Scheduled for Tuesday, the test will involve launching a ground-based interceptor from Vandenberg Air Force Base, California.
Scheduled for Tuesday, the test will involve launching a ground-based interceptor from Vandenberg Air Force Base, California at a mock-up of an ICBM fired from the Reagan Test Site on Kwajalein Atoll in the Marshall Islands, the Missile Defense Agency said in a statement.
The exercise will check the performance of the Ground-based Midcourse Defense (GMD) system, which has had a checkered record in previous tests.
Though it succeeded in the last test in 2014, it failed during the three prior attempts.
The technology behind the GMD is extremely complex, and the system uses globally deployed sensors to detect and track ballistic missile threats.

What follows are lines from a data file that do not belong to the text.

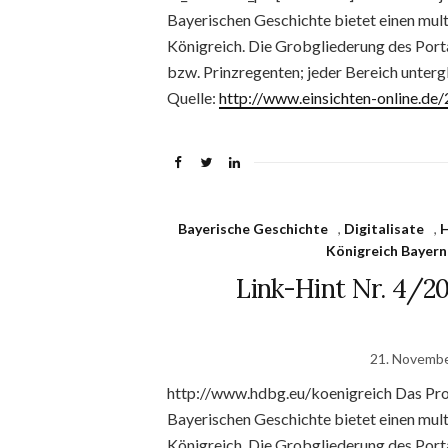
Bayerischen Geschichte bietet einen mul
Königreich. Die Grobgliederung des Porta
bzw. Prinzregenten; jeder Bereich unterg
Quelle:
http://www.einsichten-online.d
Bayerische Geschichte
,
Digitalisate
,
H
Königreich Bayern
Link-Hint Nr. 4/20
21. Novemb
http://www.hdbg.eu/koenigreich Das Pro
Bayerischen Geschichte bietet einen mul
Königreich. Die Grobgliederung des Porta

In a move that the Pentagon says is akin to hitting a bullet with another bullet, the missile launches into space then deploys an "Exo-atmospheric Kill Vehicle" that uses kinetic energy to destroy the incoming target.
North Korea this year has conducted a series of missile tests as it strives to build an intercontinental ballistic missile capable of hitting the United States.
Pyongyang carried out two atomic tests last year, and has accelerated its missile launch program, despite tough UN sanctions aimed at denying Kim the hard currency needed to fund his weapons ambitions.
President Donald Trump has called Kim a "madman with nuclear weapons."